Is there anything that already uses it? Will it be a setting that can be turned on/off?

When DX12 games come out.

I think the new Tomb Raider has multi GPU implemented in DX12

No, that thing has to be specifically optimized for. If devs are lazy the integrated won't be used.

Intel cannot into gpus. Their hardware is fairly impressive given the die size but a standalone card which die a painful death as Intel is absolutely not equipped to provide the software support needed for gaming.

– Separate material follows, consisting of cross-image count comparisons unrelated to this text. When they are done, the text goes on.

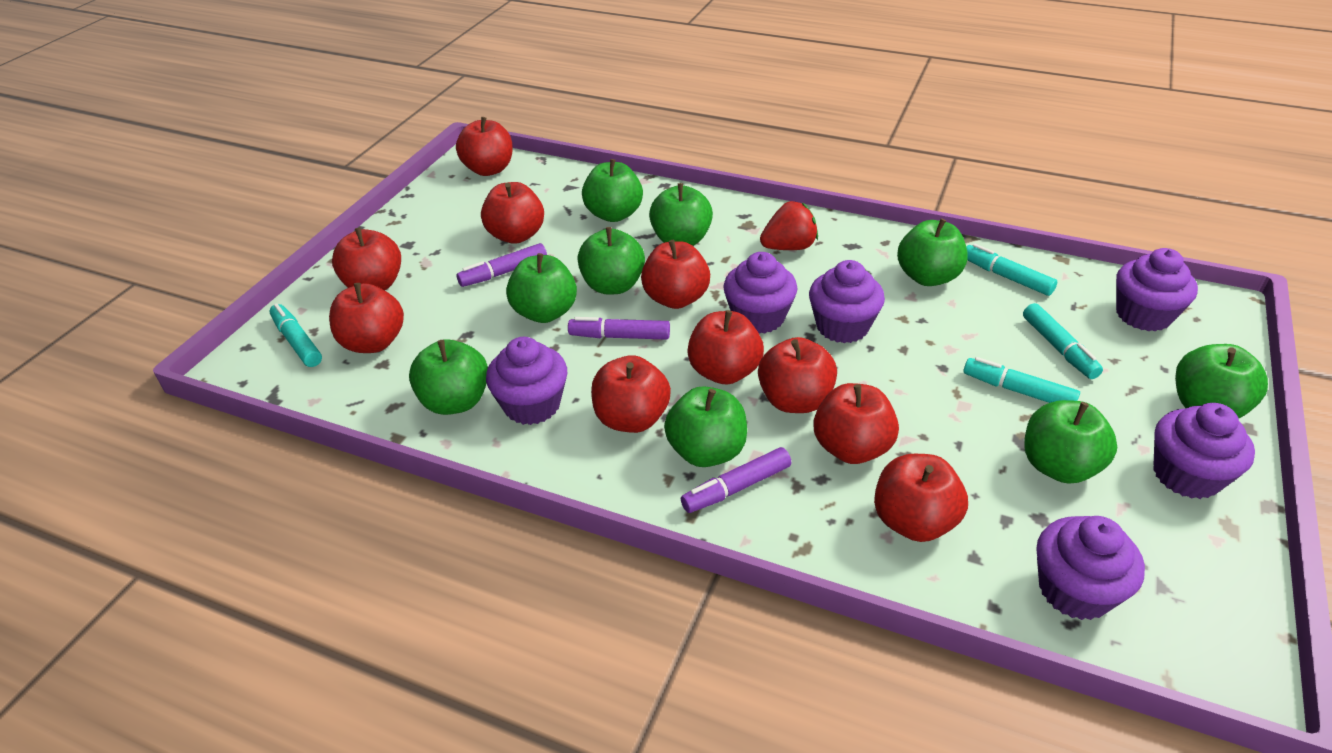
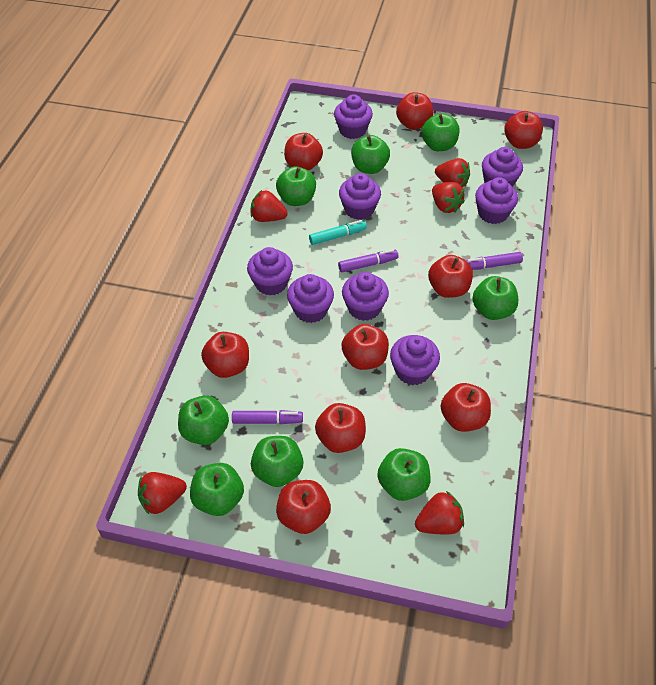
green apple: [409,339,488,415] [506,253,577,323] [577,227,645,295] [582,159,643,222] [649,183,713,246] [664,386,747,467] [897,218,968,286] [1024,400,1117,483] [1175,344,1268,419] = 9 -> [178,396,229,445] [190,463,244,516] [251,436,304,487] [276,166,316,206] [351,135,390,174] [377,448,431,501] [421,113,460,151] [472,276,518,320] = 8
purple cupcake: [486,337,567,425] [723,252,797,333] [809,260,885,343] [1036,516,1145,620] [1116,248,1198,332] [1154,403,1255,499] = 6 -> [247,247,293,296] [287,274,334,323] [334,94,373,139] [339,173,381,220] [342,272,389,321] [390,335,440,385] [475,177,518,224] [482,147,523,187] = 8
red apple: [329,283,404,353] [332,227,401,290] [456,117,513,176] [481,182,544,244] [591,355,671,433] [641,240,710,309] [687,310,764,385] [758,337,837,413] [813,383,899,464] [874,454,968,542] = 10 -> [201,332,249,378] [276,480,331,534] [284,133,323,171] [315,403,366,453] [342,324,389,370] [396,92,433,130] [428,255,473,298] [441,383,491,432] [504,111,543,149] = 9
red strawberry: [760,201,818,250] = 1 -> [138,472,187,514] [251,190,288,222] [415,491,464,534] [432,182,465,213] [435,158,470,187] = 5
turquoise marker: [269,303,322,367] [963,357,1080,403] [966,244,1057,296] [1023,303,1103,379] = 4 -> [309,220,367,245] = 1

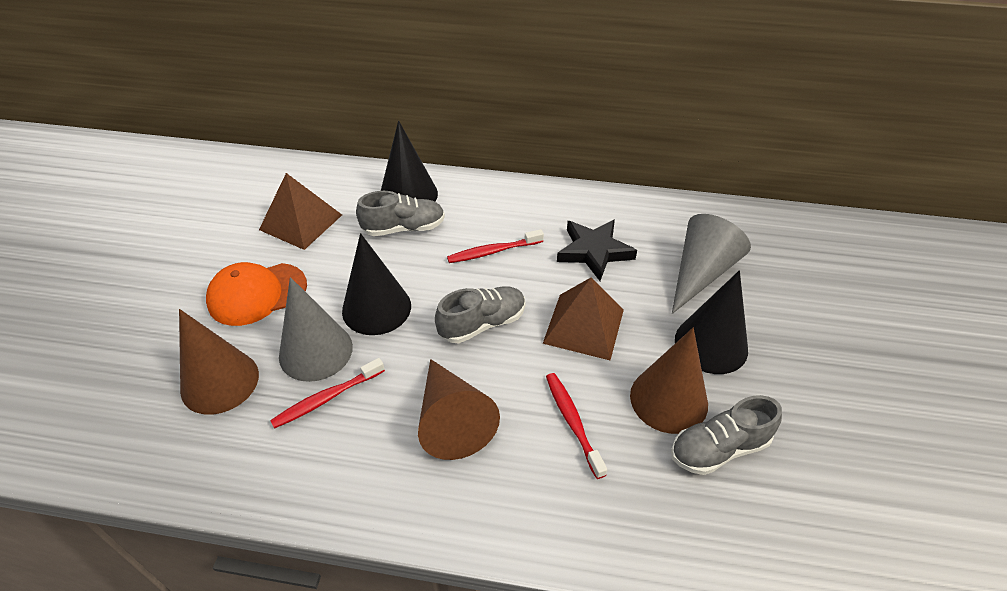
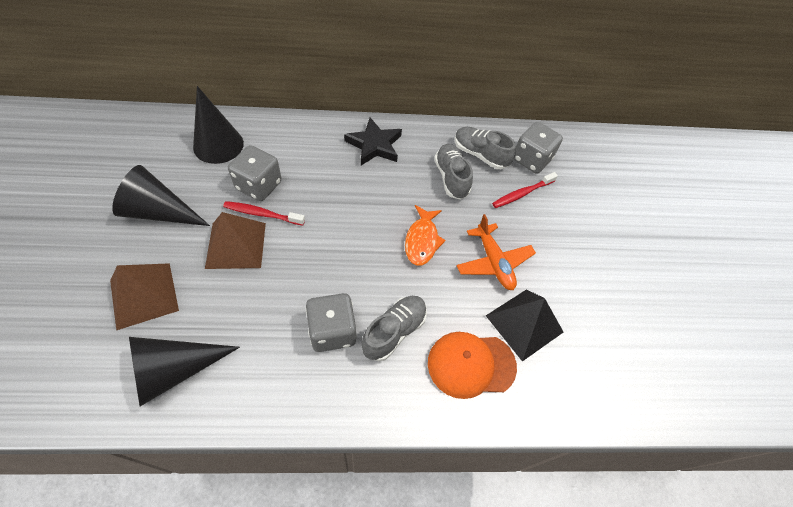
black pyramid: none = 0 -> [486,289,563,361] = 1
brown cone: [179,309,259,415] [418,359,500,460] [630,328,708,434] = 3 -> none = 0
grey cone: [279,277,353,382] [672,214,751,314] = 2 -> none = 0
grey dice: none = 0 -> [228,145,282,201] [306,293,357,352] [514,122,563,173] = 3
orange fish: none = 0 -> [405,205,446,266] = 1
orange plane: none = 0 -> [456,214,536,290] = 1
red toothbrush: [270,358,385,429] [447,229,544,263] [546,373,607,479] = 3 -> [223,201,305,226] [492,172,558,208] = 2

Literally just the igpu on a pcie card.

show me her dick

Firaxis said they'd implement the multiGPU thing in Civilization VI. For what purpose is beyond me because it's a turn based game with mobile graphics and probably CPU bottlenecked anyway.

You still need drivers and Intels are biblically shit - there is absolutely no market for intel in making a discrete gpu.

Funny thing about low level APIs..

If someone came along and wrote some nice and clean code forthis hypothetical gpu sure, but anything DX11 or older will basically not work as Intel lacks the software team to fix all the fucking shit and hacks most games use.

gamedev.net/topic/666419-what-are-your-opinions-on-dx12vulkanmantle/#entry5215019 This is worth a quick read as a small insight into the shit going on behind hte scenes. AMD and Nvidia's software teams are gigantic compared to what Intel has.

Yeah but aren't Intel GPUs the most dx12 compliant right now?
They don't need drivers for dx11 anymore, they can skip that since pretty much everything new is dx12

>Yeah but aren't Intel GPUs the most dx12 compliant right now?

They may support more features than GCN or pascal do (and overlooking the potato nature of igpu vs discrete card) but Intel's architecture still has its own nuances that might not match up well against what AMD and/or Nvidia are doing.

>They don't need drivers for dx11 anymore, they can skip that since pretty much everything new is dx12

For gaming on pc breaking backwards compatability is heresy. I'm not well versed enough in Intel's ipgu to say anything gospel but DX11 support is still very, very important and IHV's still need their drivers to fix game dev fuckups.

The point of DX12/vulkan is to reduce the need for the likes of AMD and Nvidia stepping in and hand tuning shit to make it work.

Intel makes most of its money from mobile

Why the fuck would you make a desktop exclusive when your own like 90% of the laptop market if not more

They can make mobile versions you plug into mpcie?

Why would they instead of just doing more soc chips?

They laid off people because portable CPUns didn't sell.
Recent Atoms are good

>Intel making GPU
No.

Crystalwell was a complete disaster.

>With dx12 and vulkan multiadapter improving on all the flaws multigpu had before
There are 2 multi-GPU DX12 games I know of: AotS and RotTR. AotS scaling isn't great at all and and RotTR runs worse than DX11 SLI and uses more RAM. The current release of Vulkan doesn't actually support multi-GPU. RotTR not only has straight-up lower FPS compared to SLI but the frame time also seems fucked up, not to mention that when I tested it on my own system one of the cards only hit like 80% load.

So no, theory and future development aside, DX12 and Vulkan at this very moment do not improve multi-GPU in any way.

Vulkan doesn't support multiadapter right now. I guess tha's an improvement.
MS is trying but failing to make useful. Almost no DX12 game supports multi adapter

Intel would never waste fab time on shit-tier graphics chips that wouldn't even compete with AMD's APU graphics. Even if Intel intended to do something so monumentally stupid, they'd have to price the cards at 120USD minimum to justify the fab time against CPU chips they can sell at $300+.

I don't expect software multiadapter to make sense prior to the VR market becoming much larger. It's simpler to get improvements when you have two separate images to display.

and yet only AMD pushes for multiadapter in VR, nVidia is more comfortable with a single GPU handlign all the work and their software tech, like simultaneous Multi-Projection, handling the hard part.

When VR gets to be big, it's a pretty safe bet that dual GPU solutions will become far more common since it's much cheaper to produce two smaller chips than a single large die.

and then do 10 time more work trying to adjust latency.